You’ll usually find them where revolutionary new technologies and services are being created. You should favor less-known stocks. They have yet to reach the point of the peak. Generally, these will be smaller stocks, where growth potential is greater.

2. Buy stocks with strong relative performance 

You should buy stocks that are consistently outperforming the market. This is a good indication that they are under accumulation, week after week, and that the companies are winning.

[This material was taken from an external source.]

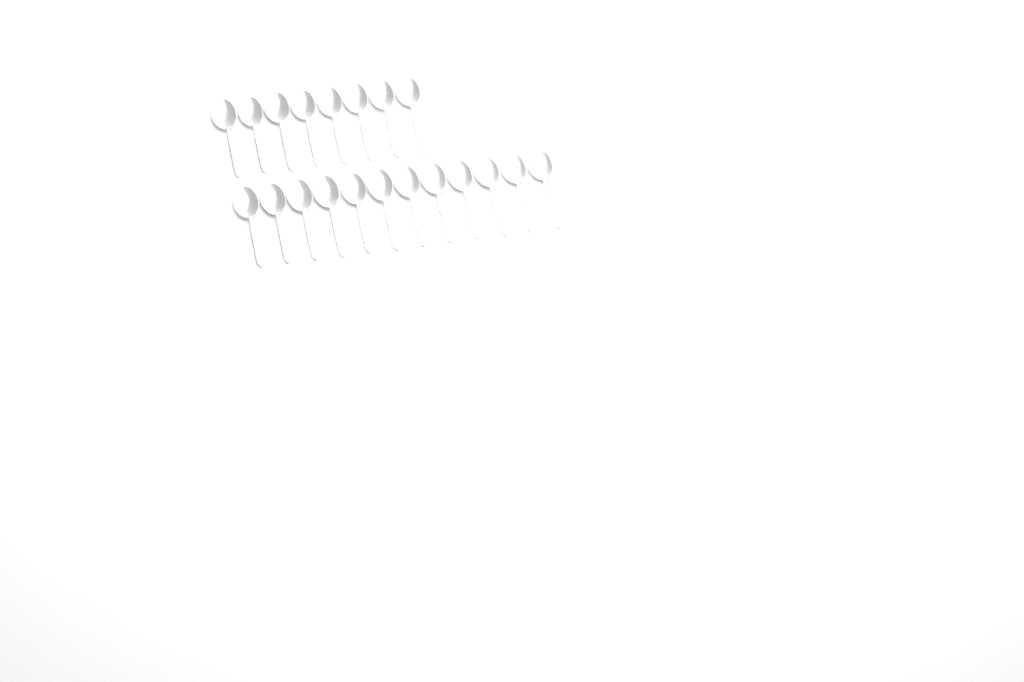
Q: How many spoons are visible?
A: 20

You have to know that the best growth investing tips come from the performance of the stocks themselves. 

3. Use market timing to guide your growth investing

Be wary when the broad market is against you and drive when it’s with you. Don’t underestimate the power of the market to move stocks, both up and down. When the trend is up, the stocks will be going up. Buy your preferred stocks and hold on as long as they are profitable.

4. Diversify your portfolio

For anyone portfolio, ten stocks provide the capacity of diversification. Modest investors can do well with five stocks. But as you know,  never put all your eggs in one basket.

5. Cut losses short

This is the key to guaranteeing that you maintain enough capital to stay in the game. You have to select stocks that go against you as soon as you buy them. Get quit of these stocks fast. Never let the loss of your money invested exceed 20%, based on the closing price of the stock. This is the most important rule. 

6. Sell a winning stock when it loses its positive momentum

It is a clear indication that other investors are selling too. Never wait for the company to tell you the bad news. Sell first and read the bad news later. You can regularly tolerate relative performance line corrections for eight weeks.  When the limits are exceeded, sell the stock immediately.

7. Investing in hot sectors

One approach growth investors can take is to invest in stocks, mutual funds, and ETFs based on specific sectors and industries. However, it’s usually very easy to identify sectors that are “hot” in the sense of producing above-average returns for publicly traded companies.

For example, two sectors that have been particularly hot for a couple of decades or more are healthcare and technology. Companies that deal with technology, technological advances, or are constantly putting out new hardware, software, and devices are good picks for growth investors. The same is true for companies in the healthcare sector. It is logically. Everyone must care for their health. 

Hence, there are companies that are constantly developing new medications, therapies, treatments. In fact, these two sectors are related, as many recent technology developments have actually been advances in healthcare technology.

8. Understanding earnings

For growth investors in stocks, understanding a company’s net earnings is essential. This means studying their historical earnings as well since this permits an investor to evaluate current earnings relative to a company’s past review. Also, analyzing a company’s earnings history provides knowledge about the possibility of the company generating higher future earnings.

But be careful, a high earnings performance in a given quarter or year may represent a one-time anomaly in a company’s performance. You have to check a continuing trend or a certain point in an earnings cycle that the company continues to repeat over time.

Remember that earnings are what’s left over after subtracting all production, marketing, operating, labor, and tax costs from a company’s gross revenue. Sometimes, smaller companies try to make progress by pushing more capital toward growing their business. That may have a negative impact on their earnings in the short run, but in the long run, generate higher returns and greater profits for investors. 

Smart investors recognize some other factors to determine signs as to the company’s true growth potential.

9. Using the Price-to-Earnings Ratio

The price/earnings (P/E) ratio is a tool that growth investors often use to help them in choosing stocks to invest in.

The P/E ratio is particularly useful for growth investors who are trying to compare companies that operate in the same industry. 

Looking at a company’s P/E ratio is a useful analytical tool for growth investors.